See https://github.com/pytorch/pytorch/issues/63916 for full description of the
issue.
ghstack-source-id: 137526309

Test Plan: CI

Reviewed By: zhaojuanmao

Differential Revision: D30745921

fbshipit-source-id: 25eb1edbf445703a481802e07f3058d38ea6fc64
---
 torch/nn/parallel/distributed.py                   | 16 ++++++++-
 .../_internal/distributed/distributed_test.py      | 40 ++++++++++++++++++++++
 2 files changed, 55 insertions(+), 1 deletion(-)

diff --git a/torch/nn/parallel/distributed.py b/torch/nn/parallel/distributed.py
index 60d2143..a1e24b1 100644
--- a/torch/nn/parallel/distributed.py
+++ b/torch/nn/parallel/distributed.py
@@ -737,6 +737,18 @@ class DistributedDataParallel(Module, Joinable):
         # The following modules_params and modules_buffers are used for
         # param/buffer sync in _sync_params.
         self.modules_params = [list(self._get_parameters(self.module))]
+        self._assign_modules_buffers()
+
+        return parameters, expect_sparse_gradient
+
+    def _assign_modules_buffers(self):
+        """
+        Assigns module buffers to self.modules_buffers which are then used to
+        broadcast across ranks when broadcast_buffers=True. Note that this
+        must be called every time buffers need to be synced because buffers can
+        be reassigned by user module,
+        see https://github.com/pytorch/pytorch/issues/63916.
+        """
         # Collect buffers for modules, filtering out buffers that should be ignored.
         named_module_buffers = [
             [
@@ -753,7 +765,6 @@ class DistributedDataParallel(Module, Joinable):
             for module_buffers in named_module_buffers
         ]
 
-        return parameters, expect_sparse_gradient
 
     def _build_param_to_name_mapping(self, parameters):
         param_to_param_index = {parameters[0][i]: i for i in range(len(parameters[0]))}
@@ -1371,6 +1382,9 @@ class DistributedDataParallel(Module, Joinable):
                 else:
                     # The process with rank 0 is considered the authoritative copy.
                     authoritative_rank = 0
+                # Update self.modules_buffers incase any buffers were
+                # reassigned.
+                self._assign_modules_buffers()
                 self._distributed_broadcast_coalesced(
                     self.modules_buffers[0],
                     self.broadcast_bucket_size,
diff --git a/torch/testing/_internal/distributed/distributed_test.py b/torch/testing/_internal/distributed/distributed_test.py
index 613e23e..e40d6e7 100644
--- a/torch/testing/_internal/distributed/distributed_test.py
+++ b/torch/testing/_internal/distributed/distributed_test.py
@@ -7924,3 +7924,43 @@ class DistributedTest:
         )
         def test_ddp_new_tensor_in_fwd_static_graph(self):
             return self._test_ddp_new_tensor_in_fwd(static_graph=True)
+
+        @skip_if_lt_x_gpu(2)
+        @sandcastle_skip_if(
+            BACKEND != "nccl" and BACKEND != "gloo",
+            "Only Nccl & Gloo backend support DistributedDataParallel",
+        )

DATASET:
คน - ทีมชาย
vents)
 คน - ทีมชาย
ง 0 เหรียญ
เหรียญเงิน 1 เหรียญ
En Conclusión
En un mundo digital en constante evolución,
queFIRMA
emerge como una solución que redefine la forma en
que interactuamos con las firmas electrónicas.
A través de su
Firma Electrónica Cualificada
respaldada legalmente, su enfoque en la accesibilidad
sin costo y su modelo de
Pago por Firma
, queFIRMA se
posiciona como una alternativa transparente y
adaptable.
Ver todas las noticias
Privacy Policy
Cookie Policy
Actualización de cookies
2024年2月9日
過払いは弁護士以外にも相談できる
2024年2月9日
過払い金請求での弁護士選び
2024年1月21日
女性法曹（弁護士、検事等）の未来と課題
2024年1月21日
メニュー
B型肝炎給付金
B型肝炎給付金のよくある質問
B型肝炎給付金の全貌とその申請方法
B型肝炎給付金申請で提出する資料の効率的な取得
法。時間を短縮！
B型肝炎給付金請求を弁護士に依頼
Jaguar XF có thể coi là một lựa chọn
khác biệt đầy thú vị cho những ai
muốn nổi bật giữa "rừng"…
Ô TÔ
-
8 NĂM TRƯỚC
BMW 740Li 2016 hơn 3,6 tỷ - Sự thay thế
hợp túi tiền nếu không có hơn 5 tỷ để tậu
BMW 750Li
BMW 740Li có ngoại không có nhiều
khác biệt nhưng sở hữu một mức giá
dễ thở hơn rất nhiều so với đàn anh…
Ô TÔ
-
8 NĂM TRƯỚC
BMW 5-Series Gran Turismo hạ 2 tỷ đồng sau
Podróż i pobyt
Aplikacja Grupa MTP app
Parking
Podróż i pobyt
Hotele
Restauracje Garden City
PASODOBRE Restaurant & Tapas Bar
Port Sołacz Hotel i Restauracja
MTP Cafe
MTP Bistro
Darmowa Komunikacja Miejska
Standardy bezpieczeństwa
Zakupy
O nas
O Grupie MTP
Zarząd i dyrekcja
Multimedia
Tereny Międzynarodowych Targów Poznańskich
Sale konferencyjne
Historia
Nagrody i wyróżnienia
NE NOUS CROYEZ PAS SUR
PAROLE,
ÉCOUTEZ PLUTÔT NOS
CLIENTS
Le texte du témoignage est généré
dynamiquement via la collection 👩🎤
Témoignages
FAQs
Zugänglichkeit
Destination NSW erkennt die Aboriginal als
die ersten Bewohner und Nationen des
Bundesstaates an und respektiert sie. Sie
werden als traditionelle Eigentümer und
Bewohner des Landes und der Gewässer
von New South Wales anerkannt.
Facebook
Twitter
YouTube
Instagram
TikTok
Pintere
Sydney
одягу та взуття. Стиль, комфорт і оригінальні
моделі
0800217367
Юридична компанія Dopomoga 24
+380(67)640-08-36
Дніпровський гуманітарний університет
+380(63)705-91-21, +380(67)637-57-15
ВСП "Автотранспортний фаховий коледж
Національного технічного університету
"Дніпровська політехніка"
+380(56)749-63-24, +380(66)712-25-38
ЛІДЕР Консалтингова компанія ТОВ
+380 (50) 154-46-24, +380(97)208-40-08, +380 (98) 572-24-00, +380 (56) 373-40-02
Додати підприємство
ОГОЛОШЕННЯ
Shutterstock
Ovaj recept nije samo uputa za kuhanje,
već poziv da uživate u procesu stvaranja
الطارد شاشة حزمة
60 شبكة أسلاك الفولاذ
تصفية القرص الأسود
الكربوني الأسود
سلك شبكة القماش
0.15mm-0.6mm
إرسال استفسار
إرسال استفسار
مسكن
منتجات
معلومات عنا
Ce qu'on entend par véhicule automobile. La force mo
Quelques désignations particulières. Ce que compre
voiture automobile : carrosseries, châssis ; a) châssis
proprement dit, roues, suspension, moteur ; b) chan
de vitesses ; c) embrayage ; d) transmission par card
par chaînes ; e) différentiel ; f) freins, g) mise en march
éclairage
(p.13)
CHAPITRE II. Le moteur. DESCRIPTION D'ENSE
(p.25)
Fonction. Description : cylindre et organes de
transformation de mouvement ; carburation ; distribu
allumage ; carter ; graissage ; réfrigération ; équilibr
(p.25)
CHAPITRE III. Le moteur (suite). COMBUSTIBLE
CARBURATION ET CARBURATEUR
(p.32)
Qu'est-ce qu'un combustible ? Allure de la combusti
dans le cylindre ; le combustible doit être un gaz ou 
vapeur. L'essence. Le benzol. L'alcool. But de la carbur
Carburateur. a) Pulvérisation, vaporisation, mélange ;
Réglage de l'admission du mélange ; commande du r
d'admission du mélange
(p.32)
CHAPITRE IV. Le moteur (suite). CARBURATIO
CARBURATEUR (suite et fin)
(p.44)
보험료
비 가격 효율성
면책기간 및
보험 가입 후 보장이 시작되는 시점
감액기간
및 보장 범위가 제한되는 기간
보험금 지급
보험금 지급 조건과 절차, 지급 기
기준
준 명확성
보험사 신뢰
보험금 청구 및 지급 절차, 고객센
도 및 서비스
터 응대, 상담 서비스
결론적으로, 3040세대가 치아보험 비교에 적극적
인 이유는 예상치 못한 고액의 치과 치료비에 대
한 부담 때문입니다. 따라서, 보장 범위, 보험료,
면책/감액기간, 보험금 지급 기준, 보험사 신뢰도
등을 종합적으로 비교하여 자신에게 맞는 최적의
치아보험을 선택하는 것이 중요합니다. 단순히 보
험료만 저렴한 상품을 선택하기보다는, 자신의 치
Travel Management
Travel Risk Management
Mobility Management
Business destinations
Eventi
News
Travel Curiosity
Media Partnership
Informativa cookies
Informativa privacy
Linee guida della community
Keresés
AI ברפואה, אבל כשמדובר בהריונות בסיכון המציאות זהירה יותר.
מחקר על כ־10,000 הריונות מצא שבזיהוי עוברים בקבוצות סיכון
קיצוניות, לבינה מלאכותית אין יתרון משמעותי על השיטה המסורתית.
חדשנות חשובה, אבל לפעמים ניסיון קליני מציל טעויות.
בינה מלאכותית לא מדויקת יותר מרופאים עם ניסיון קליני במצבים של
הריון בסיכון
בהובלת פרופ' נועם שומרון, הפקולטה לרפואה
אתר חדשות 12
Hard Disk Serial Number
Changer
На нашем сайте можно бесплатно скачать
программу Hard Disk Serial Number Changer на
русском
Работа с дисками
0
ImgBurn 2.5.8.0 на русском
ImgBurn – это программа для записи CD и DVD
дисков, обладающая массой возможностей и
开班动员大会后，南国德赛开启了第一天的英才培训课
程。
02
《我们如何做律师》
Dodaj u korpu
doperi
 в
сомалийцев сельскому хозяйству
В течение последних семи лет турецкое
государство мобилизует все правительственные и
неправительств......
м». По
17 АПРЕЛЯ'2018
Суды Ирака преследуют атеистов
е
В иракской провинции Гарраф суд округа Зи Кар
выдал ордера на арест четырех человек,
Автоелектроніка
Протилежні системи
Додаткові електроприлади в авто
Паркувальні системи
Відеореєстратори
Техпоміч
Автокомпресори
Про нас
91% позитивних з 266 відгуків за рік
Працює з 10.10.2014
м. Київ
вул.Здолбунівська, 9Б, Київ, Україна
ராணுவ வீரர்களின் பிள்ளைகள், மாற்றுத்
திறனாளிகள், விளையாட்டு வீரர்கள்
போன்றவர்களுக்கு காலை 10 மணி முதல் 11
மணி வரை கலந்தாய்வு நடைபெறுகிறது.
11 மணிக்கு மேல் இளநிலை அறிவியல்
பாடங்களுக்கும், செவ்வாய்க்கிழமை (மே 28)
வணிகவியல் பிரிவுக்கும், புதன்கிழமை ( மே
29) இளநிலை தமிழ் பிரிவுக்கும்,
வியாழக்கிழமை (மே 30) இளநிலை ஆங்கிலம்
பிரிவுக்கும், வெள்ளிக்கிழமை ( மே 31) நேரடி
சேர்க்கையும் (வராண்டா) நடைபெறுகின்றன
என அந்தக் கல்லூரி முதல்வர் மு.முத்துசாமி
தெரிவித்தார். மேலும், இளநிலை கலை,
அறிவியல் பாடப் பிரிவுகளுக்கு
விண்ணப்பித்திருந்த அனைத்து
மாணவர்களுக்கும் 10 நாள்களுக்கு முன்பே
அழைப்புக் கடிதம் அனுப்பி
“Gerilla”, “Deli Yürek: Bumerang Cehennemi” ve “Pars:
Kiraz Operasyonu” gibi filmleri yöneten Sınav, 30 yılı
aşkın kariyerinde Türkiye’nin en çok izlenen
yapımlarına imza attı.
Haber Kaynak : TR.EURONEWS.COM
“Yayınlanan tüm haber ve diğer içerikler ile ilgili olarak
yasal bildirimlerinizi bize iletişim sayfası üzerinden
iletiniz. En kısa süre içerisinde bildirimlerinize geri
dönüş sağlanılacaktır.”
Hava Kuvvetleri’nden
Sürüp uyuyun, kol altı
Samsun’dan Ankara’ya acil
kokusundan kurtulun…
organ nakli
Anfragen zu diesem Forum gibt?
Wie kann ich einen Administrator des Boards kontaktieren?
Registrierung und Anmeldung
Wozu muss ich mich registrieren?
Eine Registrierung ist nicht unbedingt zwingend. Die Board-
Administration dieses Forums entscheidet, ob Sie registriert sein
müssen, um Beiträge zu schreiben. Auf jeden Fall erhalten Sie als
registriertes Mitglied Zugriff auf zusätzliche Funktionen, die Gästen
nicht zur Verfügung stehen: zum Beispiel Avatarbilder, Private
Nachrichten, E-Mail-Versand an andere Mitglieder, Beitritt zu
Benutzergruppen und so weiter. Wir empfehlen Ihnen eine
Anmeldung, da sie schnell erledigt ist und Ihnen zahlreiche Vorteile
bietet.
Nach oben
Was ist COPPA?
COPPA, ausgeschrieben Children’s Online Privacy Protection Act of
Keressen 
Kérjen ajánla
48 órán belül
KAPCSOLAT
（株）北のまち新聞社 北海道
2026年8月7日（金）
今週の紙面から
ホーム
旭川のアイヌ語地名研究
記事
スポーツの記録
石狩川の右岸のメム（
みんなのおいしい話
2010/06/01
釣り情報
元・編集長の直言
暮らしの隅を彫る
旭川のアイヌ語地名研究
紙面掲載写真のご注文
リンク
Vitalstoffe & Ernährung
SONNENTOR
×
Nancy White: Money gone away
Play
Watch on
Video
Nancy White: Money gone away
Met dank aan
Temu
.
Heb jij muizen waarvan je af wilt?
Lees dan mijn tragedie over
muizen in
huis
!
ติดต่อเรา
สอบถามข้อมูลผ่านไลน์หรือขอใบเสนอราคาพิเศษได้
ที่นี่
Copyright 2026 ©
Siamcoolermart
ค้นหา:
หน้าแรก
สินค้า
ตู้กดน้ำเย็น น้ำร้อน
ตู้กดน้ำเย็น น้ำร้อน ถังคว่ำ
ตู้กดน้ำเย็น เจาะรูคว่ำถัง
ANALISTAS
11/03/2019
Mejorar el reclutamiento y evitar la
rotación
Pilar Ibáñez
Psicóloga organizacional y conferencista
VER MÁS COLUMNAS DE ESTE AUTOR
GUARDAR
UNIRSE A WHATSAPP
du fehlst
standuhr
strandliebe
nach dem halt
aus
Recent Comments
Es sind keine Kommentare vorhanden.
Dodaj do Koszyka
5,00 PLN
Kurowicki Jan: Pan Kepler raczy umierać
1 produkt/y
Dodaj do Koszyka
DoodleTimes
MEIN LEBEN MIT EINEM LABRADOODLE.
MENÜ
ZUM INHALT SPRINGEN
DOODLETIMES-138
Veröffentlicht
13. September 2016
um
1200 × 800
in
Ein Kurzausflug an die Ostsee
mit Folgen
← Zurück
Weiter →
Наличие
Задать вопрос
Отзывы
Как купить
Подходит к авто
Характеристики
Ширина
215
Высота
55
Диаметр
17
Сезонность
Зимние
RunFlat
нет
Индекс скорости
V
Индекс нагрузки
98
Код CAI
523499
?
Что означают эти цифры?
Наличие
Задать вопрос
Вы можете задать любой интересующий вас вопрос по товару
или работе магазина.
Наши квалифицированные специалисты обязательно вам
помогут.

TASKS FOR THIS EXERCISE:
1) Answer these from the patch, one line each:
(a) Who is listed under "Reviewed By"?
(b) According to the docstring of _assign_modules_buffers, why must it be called every time buffers need to be synced?
(c) Which process is considered the authoritative copy?
2) Reproduce the stretch of the patch from "Test Plan: CI" through "insertions(+), 1 deletion(-)".

EXPECTED RESULTS:
1)
(a) zhaojuanmao
(b) Because buffers can be reassigned by user module.
(c) The process with rank 0.

2)
Test Plan: CI

Reviewed By: zhaojuanmao

Differential Revision: D30745921

fbshipit-source-id: 25eb1edbf445703a481802e07f3058d38ea6fc64
---
 torch/nn/parallel/distributed.py                   | 16 ++++++++-
 .../_internal/distributed/distributed_test.py      | 40 ++++++++++++++++++++++
 2 files changed, 55 insertions(+), 1 deletion(-)